下面将结合实施例对本发明的实施方案进行详细描述，但是本领域技术人员将会理解，下列实施例仅用于说明本发明，而不应视为限制本发明的范围。实施例中未注明具体条件者，按照常规条件或制造商建议的条件进行。所用试剂或仪器未注明生产厂商者，均为可以通过市购获得的常规产品。Embodiments of the present invention will be described in detail below in conjunction with examples, but those skilled in the art will understand that the following examples are only for illustrating the present invention, and should not be considered as limiting the scope of the present invention. Those who do not indicate the specific conditions in the examples are carried out according to the conventional conditions or the conditions suggested by the manufacturer. The reagents or instruments used were not indicated by the manufacturer, and they were all commercially available conventional products.

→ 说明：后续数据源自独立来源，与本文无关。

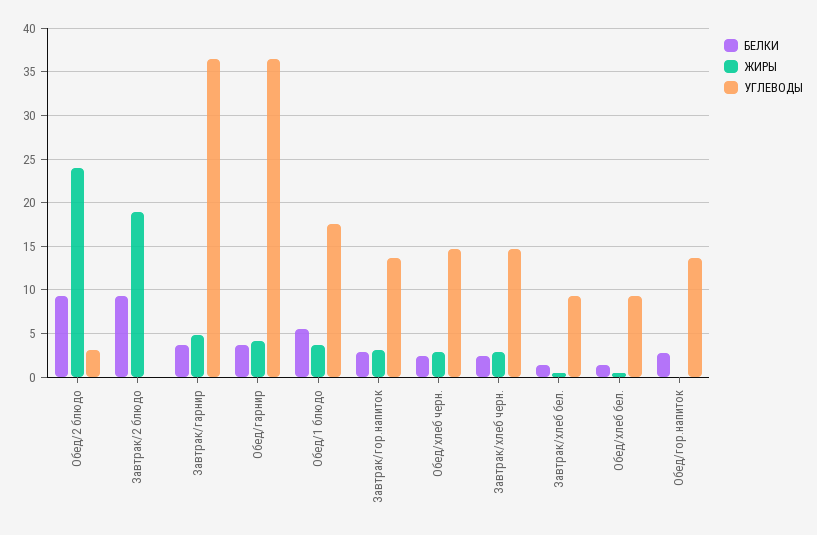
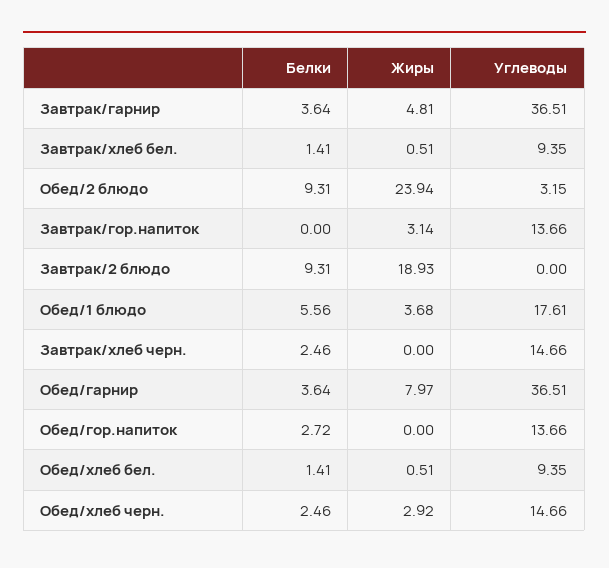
ЖИРЫ, Обед/гарнир: 4 -> 7.97
БЕЛКИ, Завтрак/гор.напиток: 3 -> 0
ЖИРЫ, Завтрак/хлеб черн.: 3 -> 0

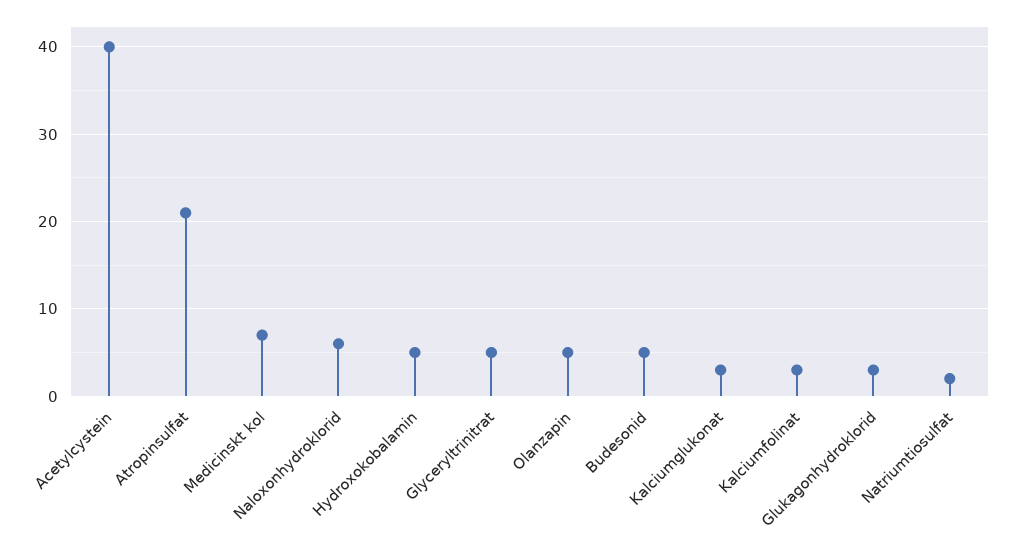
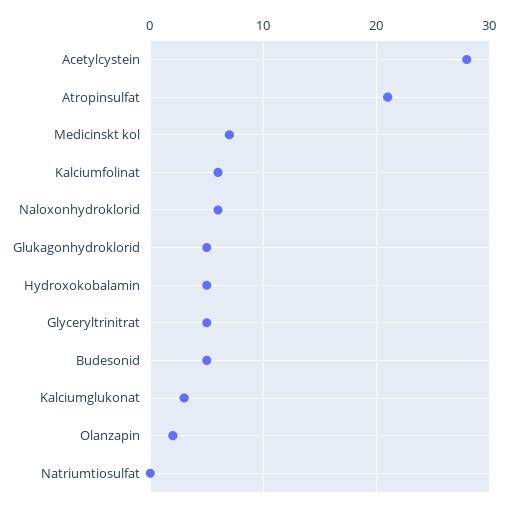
Acetylcystein: 40 -> 28
Olanzapin: 5 -> 2
Kalciumfolinat: 3 -> 6
Glukagonhydroklorid: 3 -> 5
Natriumtiosulfat: 2 -> 0

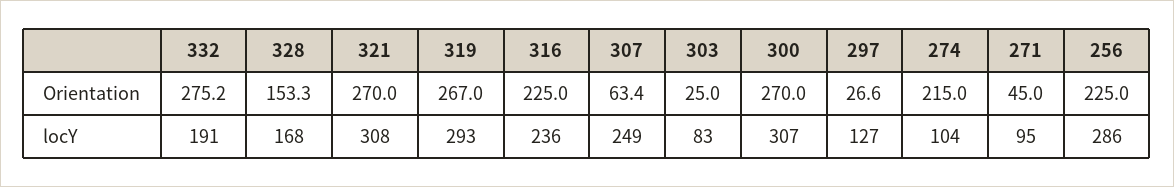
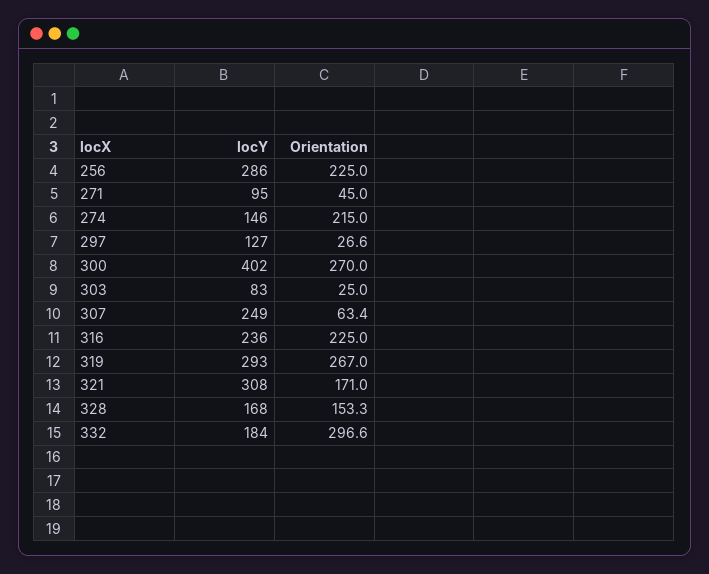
332, Orientation: 275.2 -> 296.6
321, Orientation: 270 -> 171
332, locY: 191 -> 184
300, locY: 307 -> 402
274, locY: 104 -> 146

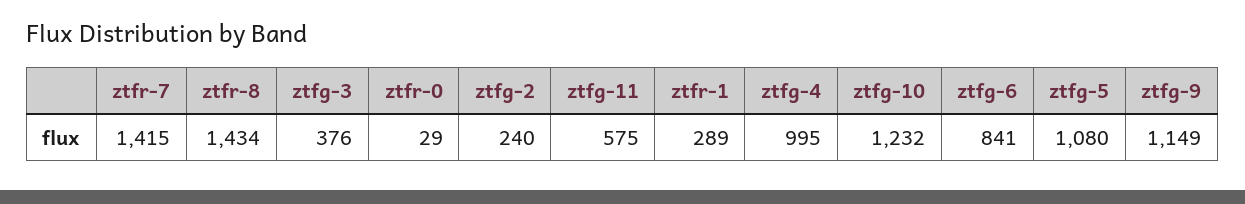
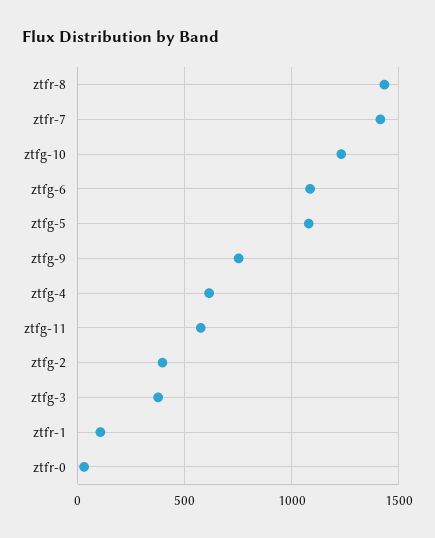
ztfg-2: 240 -> 400
ztfr-1: 289 -> 100
ztfg-4: 995 -> 600
ztfg-6: 841 -> 1100
ztfg-9: 1149 -> 750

全基因组关联分析(Genome-wide association study；GWAS)是一种鉴定复杂性状基因的有力工具，但其应用受限于研究物种参考基因组序列的需求。本发明提出一种方法，即转录组参考的关联分析技术(transcriptome-referenced association study，TRAS)，其使用由单分子实时测序产生的转录组作为参考序列来评估基因序列和基因表达的种群变异。当两个评分都与性状相关时，候选基因被鉴定，并且它们的潜在相互作用通过表达数量性状基因座分析来确定。在下面的实施例中，通过应用这种方法描述102个地方品种的大蒜鳞茎性状特点，我们确定了23候选转录本，其中大部分显示广泛的相互作用。13个转录本是lncRNAs，其他则是主要涉及碳水化合物代谢和蛋白质降解的蛋白质。TRAS作为独立于参考基因组的关联研究的有效工具，将关联研究的适用性扩展到广泛的物种。Genome-wide association study (GWAS) is a powerful tool for identifying genes for complex traits, but its application is limited by the need to study species reference genome sequences. The present invention proposes a method, the transcriptome-referenced association study (TRAS), which uses the transcriptome generated by single-molecule real-time sequencing as a reference sequence to evaluate the population variation of gene sequence and gene expression. Candidate genes were identified when both scores were associated with a trait, and their potential interactions were determined by expression quantitative trait locus analysis. In the following example, by applying this approach to characterize garlic bulb traits in 102 landraces, we identified 23 candidate transcripts, most of which showed extensive interactions. Thirteen transcripts were lncRNAs, and the others were proteins mainly involved in carbohydrate metabolism and protein degradation. TRAS serves as an efficient tool for association studies independent of reference genomes, extending the applicability of association studies to a wide range of species.

实施例Example

一、方法1. Method

1.植物材料，实验设计和表型测量1. Plant Material, Experimental Design and Phenotypic Measurements

我们收集了92个中国地方品种和10个海外品种，总共102个大蒜地方品种于2014年9月种植于中国农业科学院麻类研究所实验田。田间试验采取随机的完全区块设计，每块两个重复。每个重复种植一个品种的36瓣大蒜，分三行，每行间隔10cm，两个重复之间间隔20cm。2015年收获成熟的大蒜，取三行中间的30株。然后，风干表面，用游标卡尺测量它们的长度，宽度，厚度。We collected 92 Chinese local varieties and 10 overseas varieties. A total of 102 garlic local varieties were planted in the experimental fields of the Institute of Hemp Research, Chinese Academy of Agricultural Sciences in September 2014. The field experiment adopts a random complete block design with two repetitions in each block. Each replicate planted 36 cloves of garlic of a variety in three rows with an interval of 10 cm between each row and an interval of 20 cm between two replicates. Harvest mature garlic in 2015, and take 30 plants in the middle of the three rows. Then, air dry the surfaces and measure their length, width, thickness with calipers.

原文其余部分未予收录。